Thin profit margins and other practical concerns make it difficult for employers in these industries to comply with the ACA mandate. Some have announced that they intend to reduce the number of hours they allow employees to work, thus minimizing the cost of providing benefits or paying penalties even at the risk of facing employee-initiated litigation.
The NAHC asked the Administration to consider home health care and hospice providers who are stretched to capacity as the numbers they provide care for increase. Home health care, in the form of home care aides, personal care assistants, and nurses, will be the most needed profession over the next ten years, according to the U.S. Bureau of Labor Statistics, but will be in short supply.

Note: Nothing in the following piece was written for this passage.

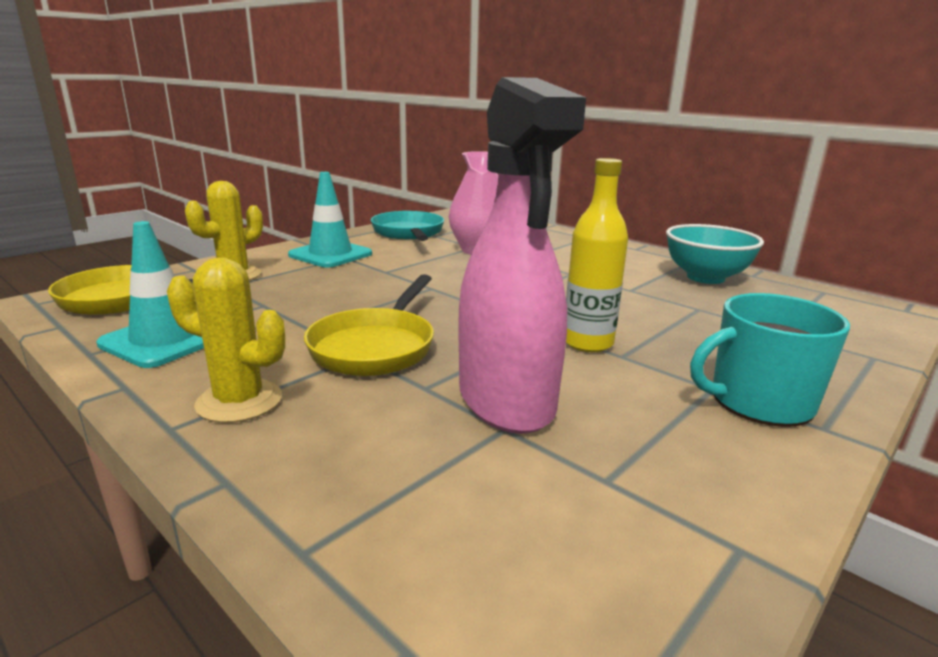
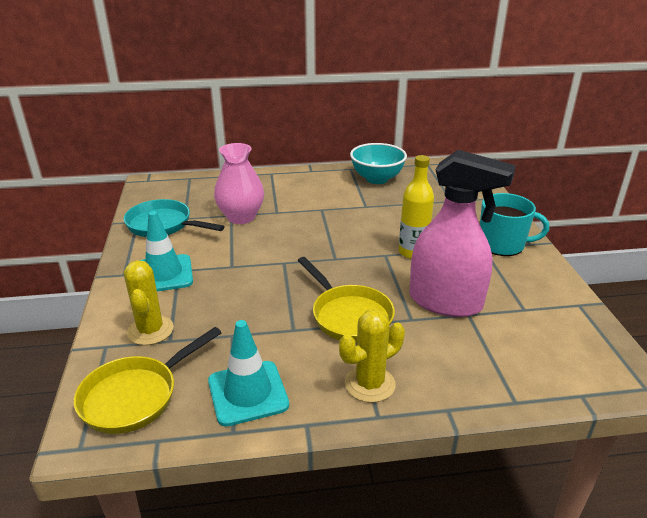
camera: 50 degrees left, 10 degrees up
turquoise mug [690,293,850,427] -> turquoise mug turned 105 degrees counterclockwise [480,193,549,256]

President Val J. Halamandaris of NAHC made the following statement: “We are grateful that the Obama Administration has heard the cries of small employers who want very much to comply with the provisions of the ACA but simply cannot do so. Postponing the effective date for imposing a penalty of $2,000 per employee on companies who do not provide them with health care coverage is a good start but it is only a delay on the way to a permanent solution.”
The ACA penalties imposed on employers for failure to provide minimum coverage will not apply for 2014. It is now being delayed until 2015. However, the one-year reprieve does not apply to the individual mandate by the ACA that is scheduled to take place in 2014. While most home health care agencies will feel some measure of temporary relief from this decision, the problems will remain waiting one year down the road.